START QUOTED PASSAGE
Agricultural Labor Relations Bd. v. Superior Court
Decision Date | 04 March 1976 |
Docket Number | S.F. 23349 |
Citation | 16 Cal.3d 392,128 Cal.Rptr. 183,546 P.2d 687 |
Court | California Supreme Court |
Parties | , 546 P.2d 687, 91 L.R.R.M. (BNA) 2657, 78 Lab.Cas. P 53,800 AGRICULTURAL LABOR RELATIONS BOARD et al., Petitioners, v. The SUPERIOR COURT OF TULARE COUNTY et al., Respondents; PANDOL & SONS et al., Real Parties in Interest. |
Walter L. Kintz, Jerrold C. Schaefer, Byron S. Georgiou, Salinas, Ruth Friedman, Woodland Hills, Ronald Greenberg, Maurice Jourdane, Ellen Lake, San Francisco, Alberto Saldamando, Pacoima, and Gustin L. Reichbach, San Francisco, for petitioners.
Dennis M. Perluss, Sacramento, Mark D. Rosenbaum, Beverly Hills, Fred Okrand, Daniel C. Lavery, Jill Jakes and Mary Ellen Gale, Los Angeles, as amici curiae on behalf of petitioners.
No appearance for respondents.
Seyfarth, Shaw, Fairweather & Geraldson, Joseph Herman, Michael J. Machan, Los Angeles, Thomas, Snell, Jamison, Russell, Williamson & Asperger, Jay V. Jory, Fresno, Littler, Mendelson & Fastiff, J. Richard Thesing, George J. Tichy, II, Jordan L. Bloom, Nancy L. Ober and Gary P. Scholick, San Francisco, for real parties in interest.
END QUOTED PASSAGE
:: WORK INSTRUCTION A ::
In the Agricultural Labor Relations Board case header, what court decided the case?
:: WORK INSTRUCTION B ::
Reproduce the Agricultural Labor Relations Board case header word for word, starting with "Agricultural Labor Relations Bd." and going on through "behalf of petitioners.".
:: WORK INSTRUCTION C ::
Write the next part of the Agricultural Labor Relations Board case header, picking up after its last sentence.
START AVAILABLE DATA
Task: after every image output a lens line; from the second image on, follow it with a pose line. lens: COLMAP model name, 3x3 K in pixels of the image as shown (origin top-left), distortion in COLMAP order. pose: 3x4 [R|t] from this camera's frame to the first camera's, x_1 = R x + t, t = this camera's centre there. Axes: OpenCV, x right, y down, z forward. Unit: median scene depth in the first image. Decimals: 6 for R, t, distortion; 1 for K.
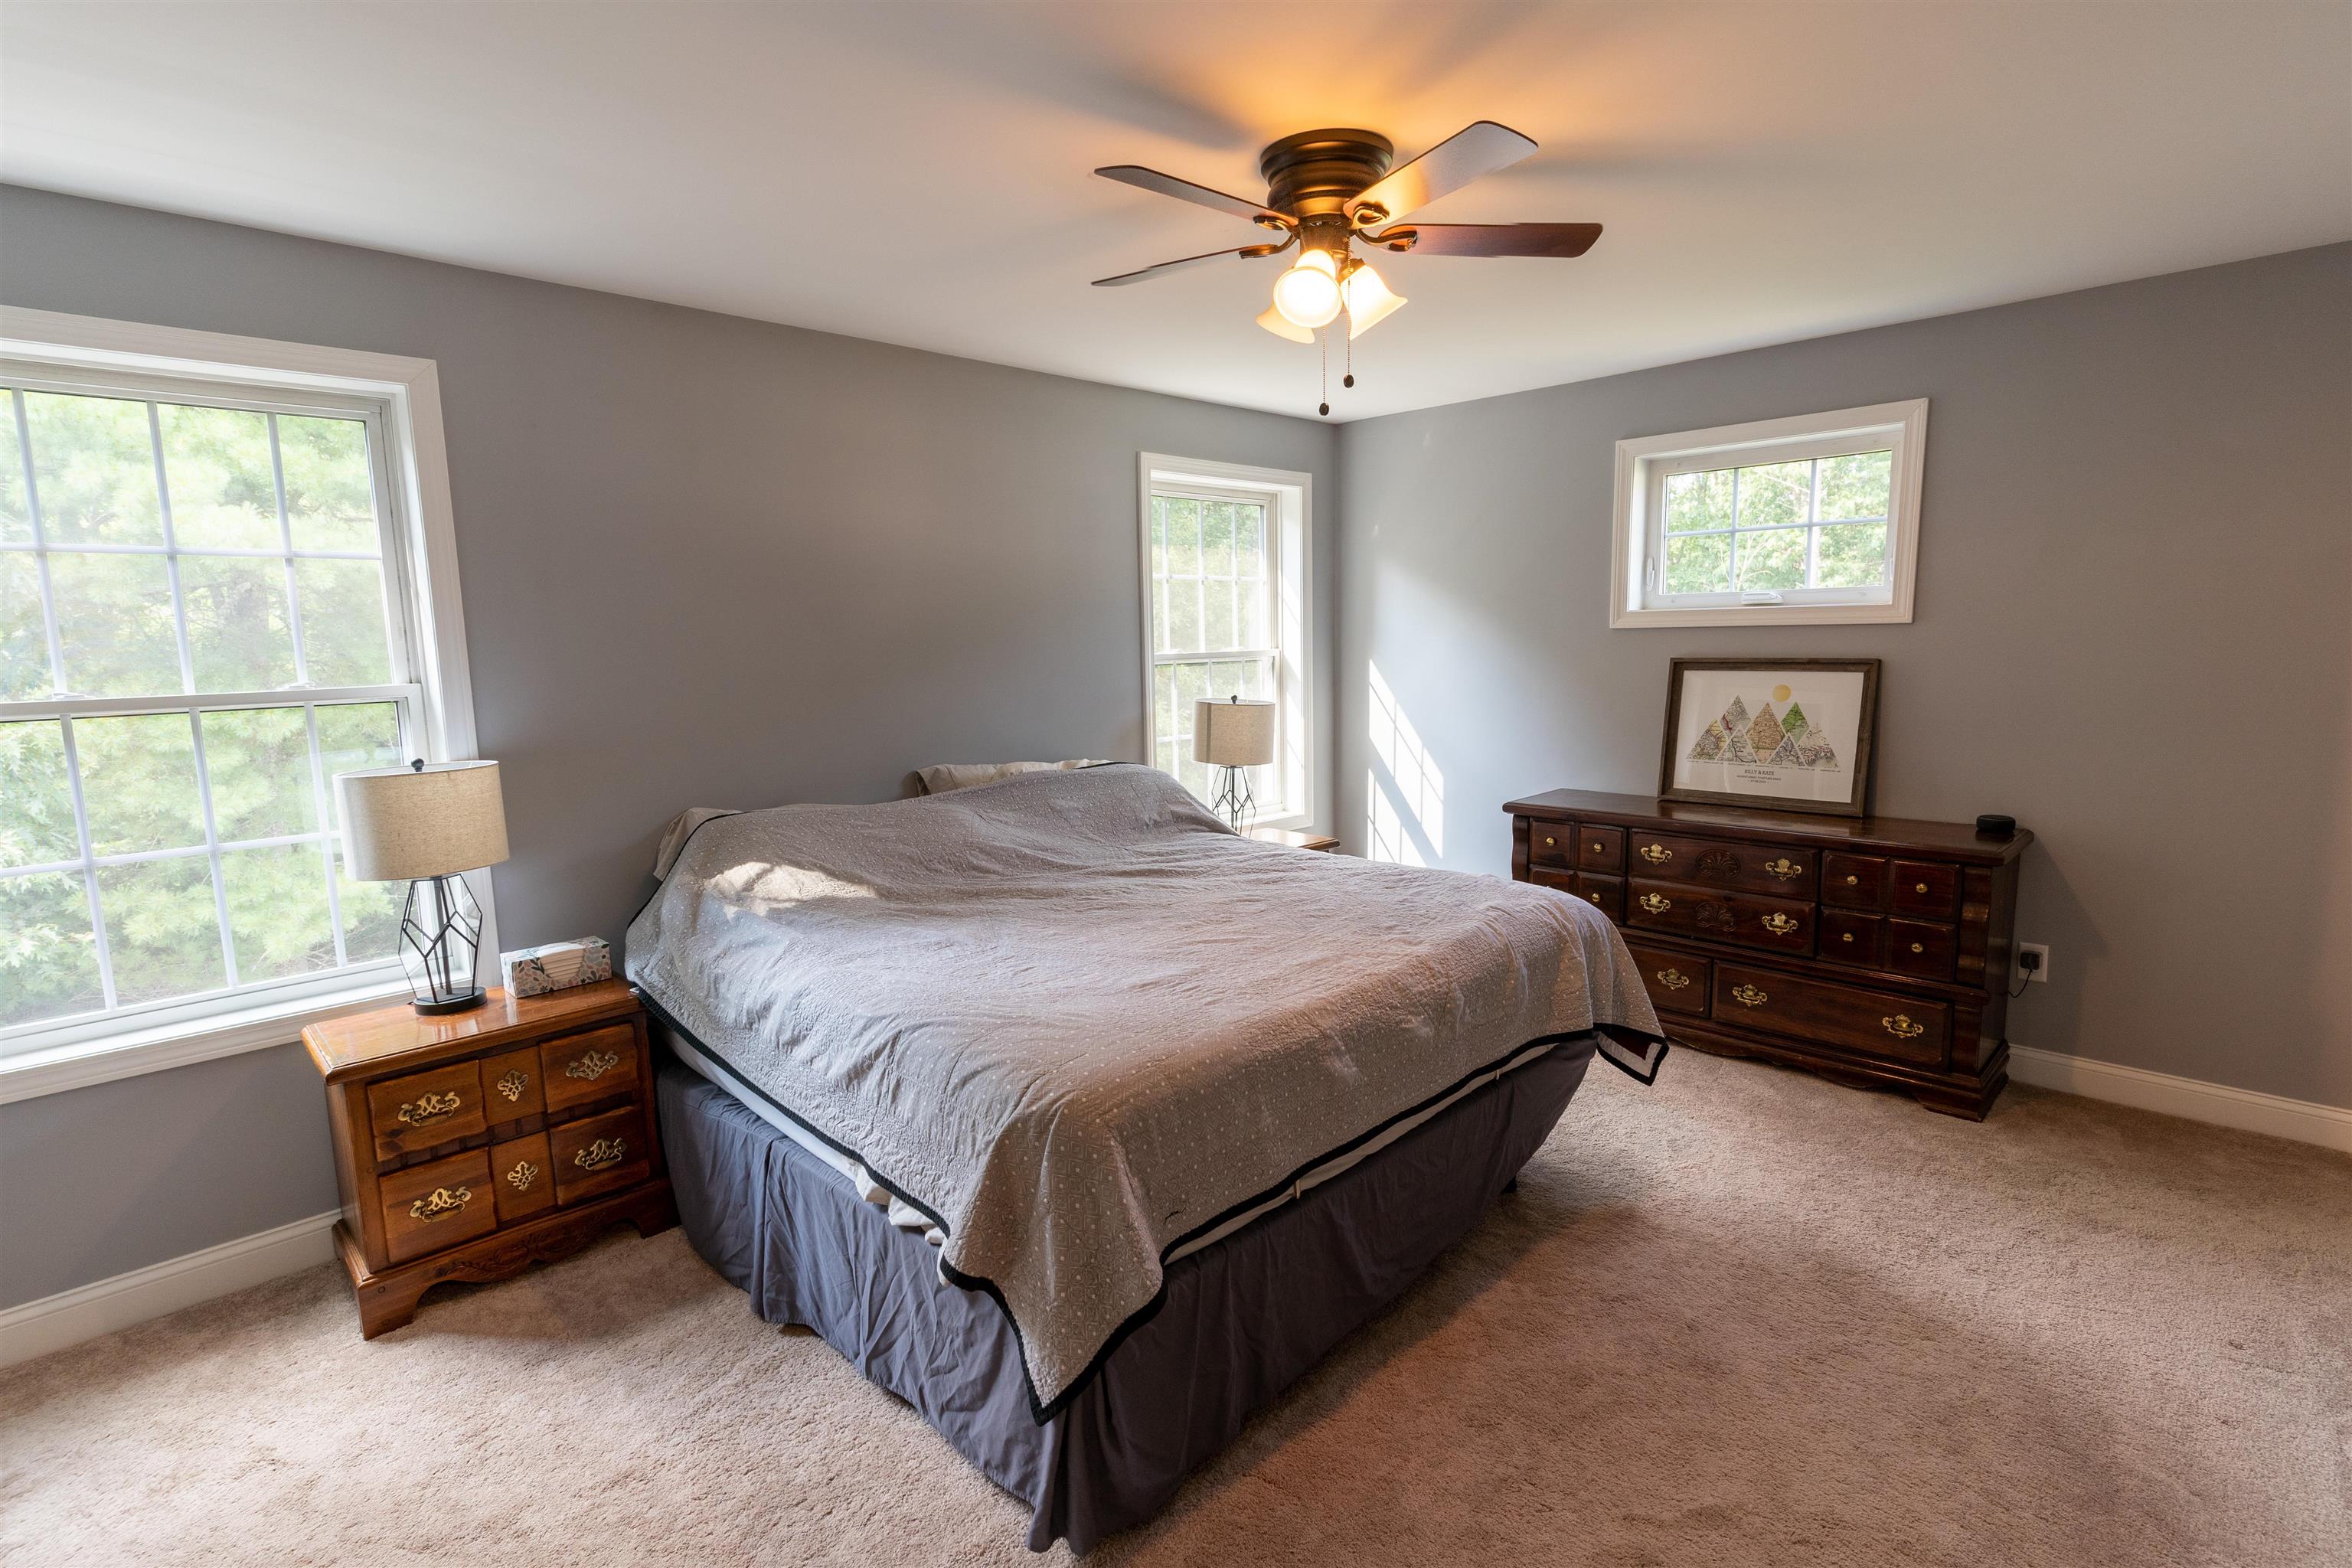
lens RADIAL K [[1122.1, 0, 1176.0], [0, 1122.1, 784.0], [0, 0, 1]] dist [-0.000430, -0.000167]
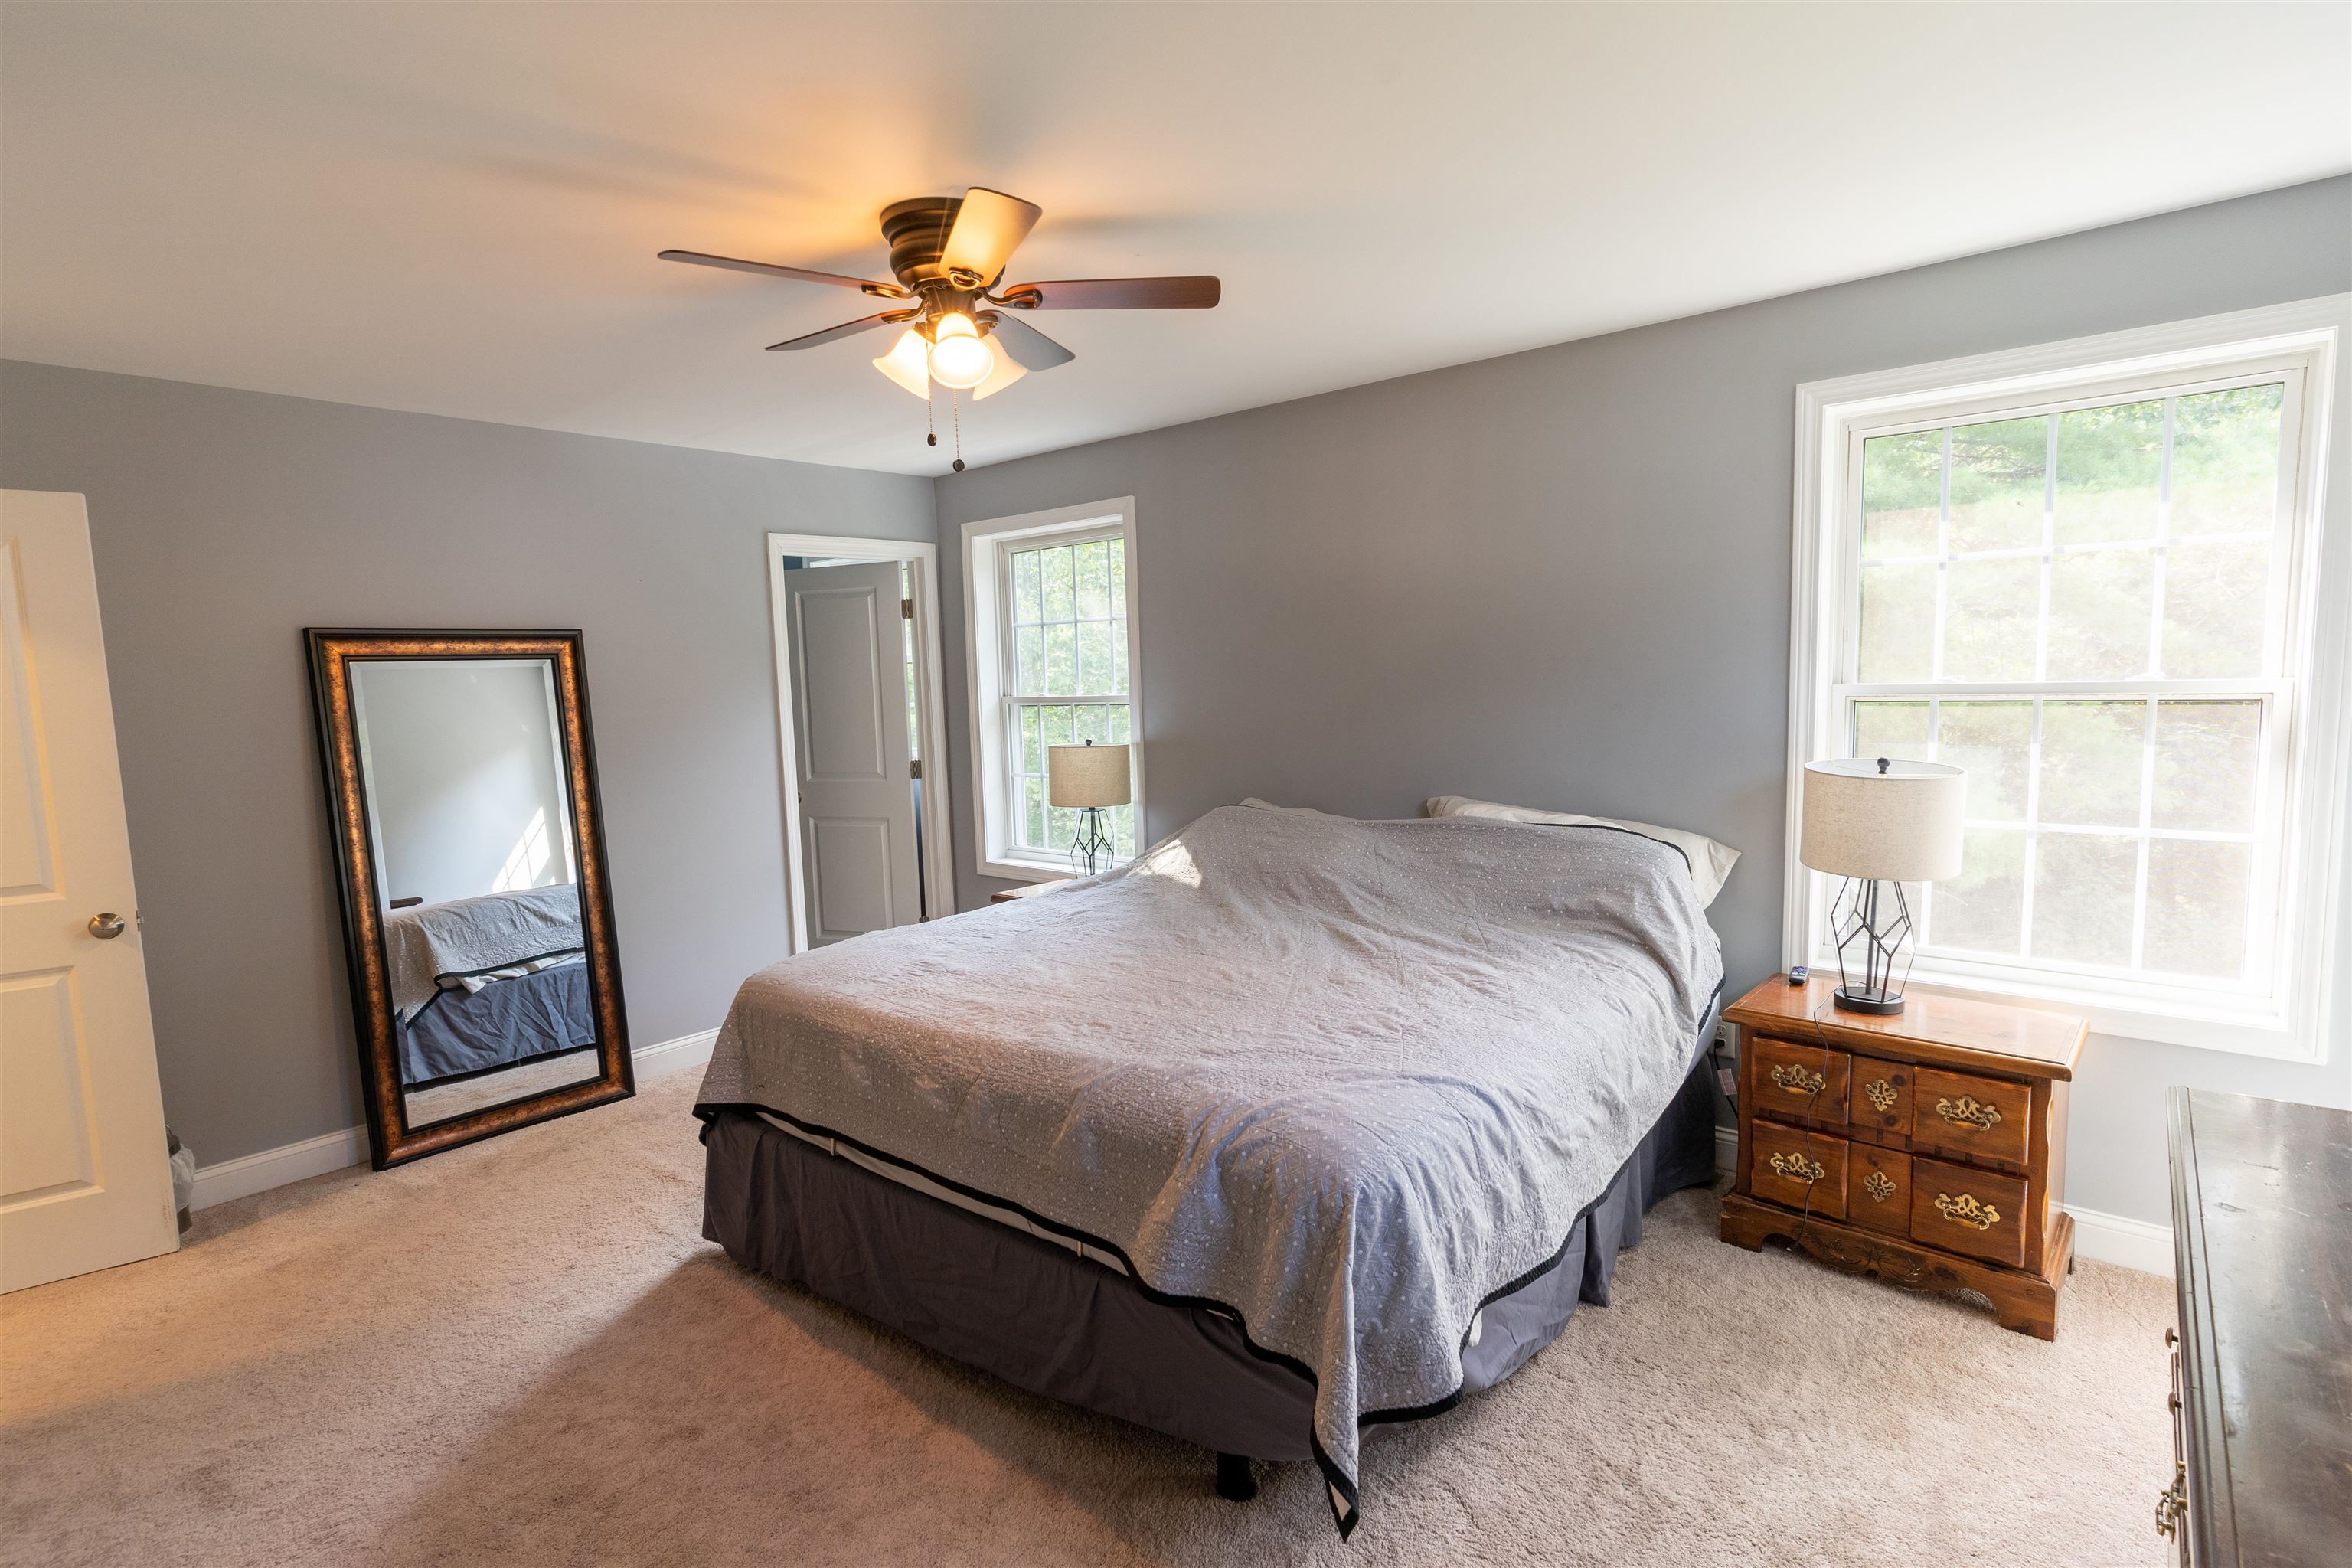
lens RADIAL K [[1122.1, 0, 1176.0], [0, 1122.1, 784.0], [0, 0, 1]] dist [-0.000430, -0.000167]
pose [[0.101246, 0.121184, -0.987453, 1.054958], [-0.104613, 0.988348, 0.110567, -0.160056], [0.989346, 0.092106, 0.112744, 0.976959]]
END AVAILABLE DATA
:: RESULT A ::
The California Supreme Court.

:: RESULT B ::
Agricultural Labor Relations Bd. v. Superior Court
Decision Date | 04 March 1976 |
Docket Number | S.F. 23349 |
Citation | 16 Cal.3d 392,128 Cal.Rptr. 183,546 P.2d 687 |
Court | California Supreme Court |
Parties | , 546 P.2d 687, 91 L.R.R.M. (BNA) 2657, 78 Lab.Cas. P 53,800 AGRICULTURAL LABOR RELATIONS BOARD et al., Petitioners, v. The SUPERIOR COURT OF TULARE COUNTY et al., Respondents; PANDOL & SONS et al., Real Parties in Interest. |
Walter L. Kintz, Jerrold C. Schaefer, Byron S. Georgiou, Salinas, Ruth Friedman, Woodland Hills, Ronald Greenberg, Maurice Jourdane, Ellen Lake, San Francisco, Alberto Saldamando, Pacoima, and Gustin L. Reichbach, San Francisco, for petitioners.
Dennis M. Perluss, Sacramento, Mark D. Rosenbaum, Beverly Hills, Fred Okrand, Daniel C. Lavery, Jill Jakes and Mary Ellen Gale, Los Angeles, as amici curiae on behalf of petitioners.

:: RESULT C ::
Jay W. Powell, Dist. Atty., Tulare, as amicus curiae.
The state Agricultural Labor Relations Board (ALRB) petitions for an original writ of mandate to compel respondent Superior Courts of Tulare and Fresno Counties to vacate various orders enjoining enforcement of an administrative regulation which permits qualified access to agricultural property by farm labor organizers. We have concluded that the regulation is valid and the board is entitled to the relief requested.
On August 28, 1975, the Agricultural Labor Relations Act (ALRA) (Lab.Code, § 1140 et seq.) went into effect. The preamble to the act recites in part that (Stats.1975, Third Ex.Sess., ch. 1, § 1, No. 3 West's Cal.Legis.Service, p. 304.)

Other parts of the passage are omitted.